## Exercise
Can you restate the agent security guidance starting with "- Build a review" and going on through "a research niche.", swapping "permissions" for "access rights"?

Top of Page text

Agent control standardisation: the organisations that will scale AI safely are the ones that can express agent permissions, approval boundaries, and review expectations in a shared control language. That is why work aligned to the OWASP Agentic AI Top 10 and MITRE ATLAS matters now, before fragmented local policies become the default.
In practice, the programme signal to watch is whether agent behaviour can be traced back to a named owner, a current purpose, and a reviewable policy set. If not, the organisation has visibility without governance, which is the most common failure pattern in early AI agent deployments.
For practitioners
- Map agent decision authority separately from application access Document which agents can choose tools, trigger actions, and chain steps without human approval. Use that map to distinguish normal workload access from runtime autonomy and to identify where governance should move from static entitlements to behavioural controls.
- Align internal policy to external agent security standards Crosswalk your current controls to the OWASP Agentic AI Top 10 and NIST AI Risk Management Framework, then record where agent-specific requirements are still missing. This makes it easier to write procurement language, audit expectations, and architecture guardrails in one place.
- Use inspectable research methods for agent attack-surface testing Require repeatable testing for agent prompts, tool use, delegation paths, and connector exposure so security teams can reproduce findings internally. Where possible, pair this with MITRE ATLAS mappings to keep threat modelling and detection work aligned.
- Build a review cadence for agent policies and permissions Set a recurring process to validate whether agent permissions still match current business tasks, especially after tool additions or workflow changes. This should include ownership, escalation rules, and offboarding steps for agents that are retired or replaced.
Key takeaways
- Zenity Labs' work shows that AI agent security is maturing into a governance and standards discipline, not just a research niche.
- The most useful signal in the broader market is that visibility is improving faster than control, which leaves identity teams with a widening policy gap.
- Practitioners should align agent controls, standards mapping, and lifecycle ownership now, because unmanaged autonomy becomes harder to correct after deployment.
Standards & Framework Alignment
This section maps relevant standards and security frameworks to the operational risks and controls described in this guidance.
OWASP Agentic AI Top 10 and OWASP Non-Human Identity Top 10 address the attack and risk surface, while NIST AI RMF set the governance and control requirements practitioners need to meet.

Bottom of Page text
Top of Source data

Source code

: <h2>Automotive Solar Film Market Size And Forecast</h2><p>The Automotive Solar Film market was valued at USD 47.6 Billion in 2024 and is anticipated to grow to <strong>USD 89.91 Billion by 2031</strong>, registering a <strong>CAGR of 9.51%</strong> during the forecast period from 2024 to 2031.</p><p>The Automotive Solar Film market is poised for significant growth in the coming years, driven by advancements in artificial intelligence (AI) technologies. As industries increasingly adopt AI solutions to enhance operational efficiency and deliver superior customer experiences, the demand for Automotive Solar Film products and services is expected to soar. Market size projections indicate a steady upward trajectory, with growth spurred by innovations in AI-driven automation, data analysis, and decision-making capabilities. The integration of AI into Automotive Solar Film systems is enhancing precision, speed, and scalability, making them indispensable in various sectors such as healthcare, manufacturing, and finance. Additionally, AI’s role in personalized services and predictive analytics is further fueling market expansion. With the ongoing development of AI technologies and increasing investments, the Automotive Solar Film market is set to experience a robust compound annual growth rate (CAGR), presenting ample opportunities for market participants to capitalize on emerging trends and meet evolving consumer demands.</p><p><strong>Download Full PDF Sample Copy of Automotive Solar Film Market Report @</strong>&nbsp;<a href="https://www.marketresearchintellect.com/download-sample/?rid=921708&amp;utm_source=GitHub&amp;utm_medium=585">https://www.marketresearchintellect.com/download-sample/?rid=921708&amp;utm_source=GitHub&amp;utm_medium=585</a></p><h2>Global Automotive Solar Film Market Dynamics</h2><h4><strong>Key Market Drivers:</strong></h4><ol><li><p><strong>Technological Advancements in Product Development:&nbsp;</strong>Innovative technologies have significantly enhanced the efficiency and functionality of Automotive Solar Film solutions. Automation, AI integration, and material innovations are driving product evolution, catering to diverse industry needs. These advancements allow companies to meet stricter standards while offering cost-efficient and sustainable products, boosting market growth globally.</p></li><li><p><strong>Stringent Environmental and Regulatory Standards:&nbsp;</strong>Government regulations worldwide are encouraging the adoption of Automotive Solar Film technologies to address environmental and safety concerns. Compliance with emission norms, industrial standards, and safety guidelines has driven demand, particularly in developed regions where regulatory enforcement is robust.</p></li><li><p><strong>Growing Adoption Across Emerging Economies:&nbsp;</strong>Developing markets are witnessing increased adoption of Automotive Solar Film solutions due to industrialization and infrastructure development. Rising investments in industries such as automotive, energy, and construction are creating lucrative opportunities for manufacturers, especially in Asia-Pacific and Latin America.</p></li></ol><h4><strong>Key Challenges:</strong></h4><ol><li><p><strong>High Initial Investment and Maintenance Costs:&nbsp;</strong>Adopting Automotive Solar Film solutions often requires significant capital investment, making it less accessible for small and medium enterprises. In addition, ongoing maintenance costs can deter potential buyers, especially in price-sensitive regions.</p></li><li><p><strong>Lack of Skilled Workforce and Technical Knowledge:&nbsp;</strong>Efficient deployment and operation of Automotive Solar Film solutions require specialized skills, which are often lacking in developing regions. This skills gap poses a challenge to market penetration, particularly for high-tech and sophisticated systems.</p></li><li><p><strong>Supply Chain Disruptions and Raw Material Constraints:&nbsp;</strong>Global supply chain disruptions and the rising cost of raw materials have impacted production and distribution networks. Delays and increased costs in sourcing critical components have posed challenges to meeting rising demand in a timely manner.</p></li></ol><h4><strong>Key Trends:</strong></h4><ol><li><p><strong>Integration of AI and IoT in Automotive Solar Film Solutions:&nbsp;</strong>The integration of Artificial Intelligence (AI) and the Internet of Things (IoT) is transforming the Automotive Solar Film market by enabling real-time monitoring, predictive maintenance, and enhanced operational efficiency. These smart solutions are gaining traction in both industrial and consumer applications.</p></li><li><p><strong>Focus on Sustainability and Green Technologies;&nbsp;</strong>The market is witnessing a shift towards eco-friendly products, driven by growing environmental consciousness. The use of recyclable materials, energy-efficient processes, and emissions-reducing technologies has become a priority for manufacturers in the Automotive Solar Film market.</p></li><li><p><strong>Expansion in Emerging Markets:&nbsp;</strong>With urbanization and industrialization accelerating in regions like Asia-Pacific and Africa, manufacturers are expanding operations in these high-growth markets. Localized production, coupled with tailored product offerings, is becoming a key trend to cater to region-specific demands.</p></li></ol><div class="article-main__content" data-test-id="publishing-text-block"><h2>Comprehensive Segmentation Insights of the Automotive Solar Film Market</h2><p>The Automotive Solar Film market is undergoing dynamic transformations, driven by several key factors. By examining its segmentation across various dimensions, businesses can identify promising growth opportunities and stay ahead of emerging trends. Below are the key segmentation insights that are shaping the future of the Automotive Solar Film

Bottom of Source data

## Output for this task
- Build a review cadence for agent policies and access rights Set a recurring process to validate whether agent access rights still match current business tasks, especially after tool additions or workflow changes. This should include ownership, escalation rules, and offboarding steps for agents that are retired or replaced.
Key takeaways
- Zenity Labs' work shows that AI agent security is maturing into a governance and standards discipline, not just a research niche.